Карты, деньги, две стрелы (Федотова, Баштовая) - страница 28

— Слева за алтарем. Вниз по лесенке. Но лошадь там не пройдет, солдат.

— Вот незадача… Кто здесь?!

Я схватился за клеймор, второй рукой беспорядочно тыча факелом в разные стороны. В храме никого не было. Только я.

Только я и мертвый служитель.

— Оружие ни к чему, — прошелестел голос. Звучал он, кажется, откуда-то сверху. По крайней мере, скрюченное тело никаких признаков жизни не подавало — надо думать, на мое счастье. — И не вертись. Мой дух неосязаем. Оставь коня здесь, солдат. В храме Вечного Змея ему ничего не грозит.

— С-спасибо… — выдавил я, оглянувшись на вход. Идея поискать пристанище для Ветерка уже не казалась такой хорошей. То-то я и думаю, почему самоцветы с алтаря еще не ободрали?.. Мародеры — народ ушлый, им что Мертвый Эгес, что живой… Но связываться с храмовниками Вечного Змея, да еще и порядком засушенными, — последняя глупость. Они и при жизни миролюбием не отличаются. Нет, не мой сегодня день. Точно не мой.

— Как знать. — В безличном голосе, казалось, промелькнула улыбка. Мысли он мои читает, что ли? — Порой все начинается с конца… Совсем стемнело. Поторопись. Я пригляжу за лошадью. А тебе и так будет чем заняться.

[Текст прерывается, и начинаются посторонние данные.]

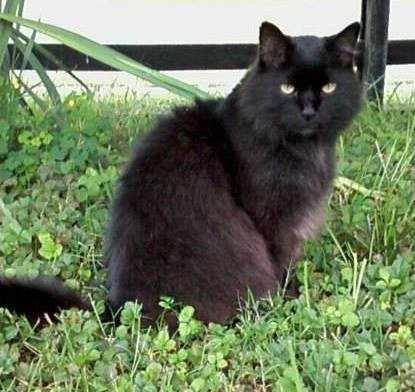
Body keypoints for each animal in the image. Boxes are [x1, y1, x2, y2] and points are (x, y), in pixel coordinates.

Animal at [0, 22, 364, 328]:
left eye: (329, 87)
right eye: (287, 88)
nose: (309, 111)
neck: (303, 150)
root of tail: (120, 308)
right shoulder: (270, 220)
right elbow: (280, 265)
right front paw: (289, 298)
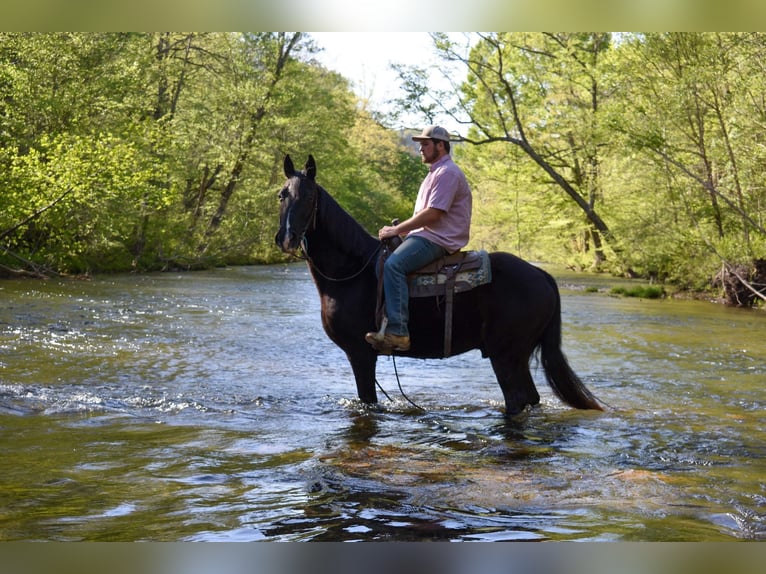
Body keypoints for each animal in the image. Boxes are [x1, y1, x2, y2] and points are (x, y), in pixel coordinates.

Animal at [276, 155, 608, 416]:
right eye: (281, 195)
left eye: (309, 198)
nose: (286, 238)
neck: (352, 272)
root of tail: (542, 275)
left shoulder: (361, 353)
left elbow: (368, 401)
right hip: (518, 355)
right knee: (532, 399)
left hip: (506, 354)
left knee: (516, 400)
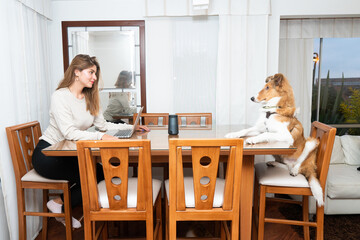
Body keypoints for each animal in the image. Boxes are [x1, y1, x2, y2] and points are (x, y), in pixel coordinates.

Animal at [225, 73, 324, 206]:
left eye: (267, 87)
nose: (251, 98)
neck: (270, 112)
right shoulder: (259, 128)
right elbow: (245, 130)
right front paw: (232, 134)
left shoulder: (285, 135)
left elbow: (266, 134)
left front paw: (252, 140)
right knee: (286, 165)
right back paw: (273, 163)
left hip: (311, 142)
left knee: (299, 163)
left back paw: (295, 170)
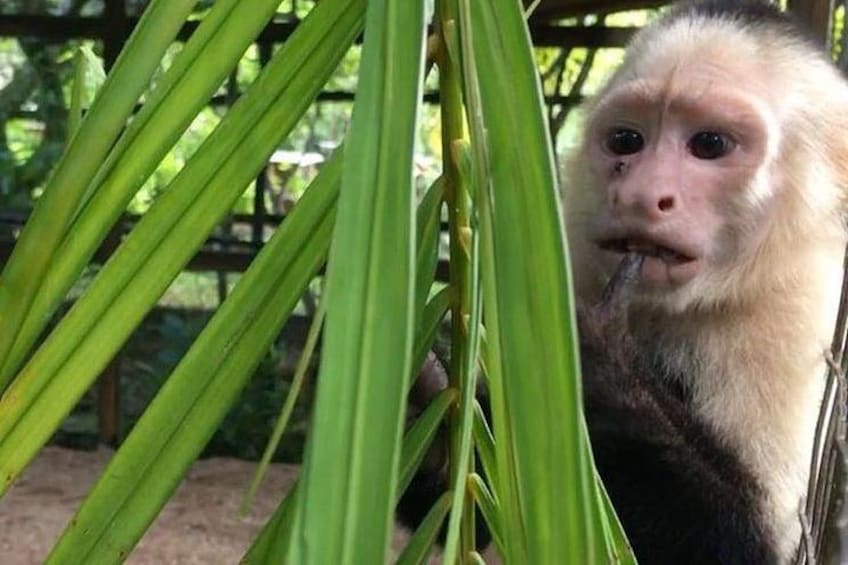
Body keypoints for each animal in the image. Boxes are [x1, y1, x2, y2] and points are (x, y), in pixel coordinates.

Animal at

— Это вы на нее намекаете? — ляпнул я, махнув рукой в сторону оплавленного крыльца. И запоздало примолк. Ну что мне, делать больше нечего, кроме как с духами усопших разговоры разговаривать?! Да еще с такими. — Простите, что побеспокоил, — поспешно забормотал я, тихонько пятясь к выходу. — Не мог знать, чей покой нарушаю… Со всем уважением… А лошадь уж как-нибудь снаружи переждет, что ей сде…

— Трое, — перебил меня голос мертвого храмовника. — Заходят со стороны колодца. Голодные. Поторопись!

— Но я ничего не…

— А-а-а-ай-й!

— О боги!


Помните, я с пару минут назад про кархулов не ко времени брякнул? Ну вот, можете меня поздравить — накаркал, идиот.

Когда я, размахивая факелом и клеймором одновременно, выскочил из храма под аккомпанемент истошного женского визга, представшая глазам картина, прямо скажем, не обрадовала. Урожденная кнесна де Шасвар, повиснув на шее хрипящего Ветерка, верещала на весь Мертвый Эгес, а к ней, плотоядно ворча, подступали три темные фигуры. Сгорбленные мохнатые спины, маленькие острые ушки, мускулистые трехпалые лапы… И узкие длинные морды с подпирающими нос клыками. Из щелкающих пастей на землю стекала слюна. Слух у покойника — сдохнуть от зависти. Трое, да, и голодные. А если вспомнить, что кархулы — сплошь самцы, не чуждые плотских удовольствий и не особо разбирающиеся, какого жертва пола…

Лучше бы меня Цербер своими руками удавил!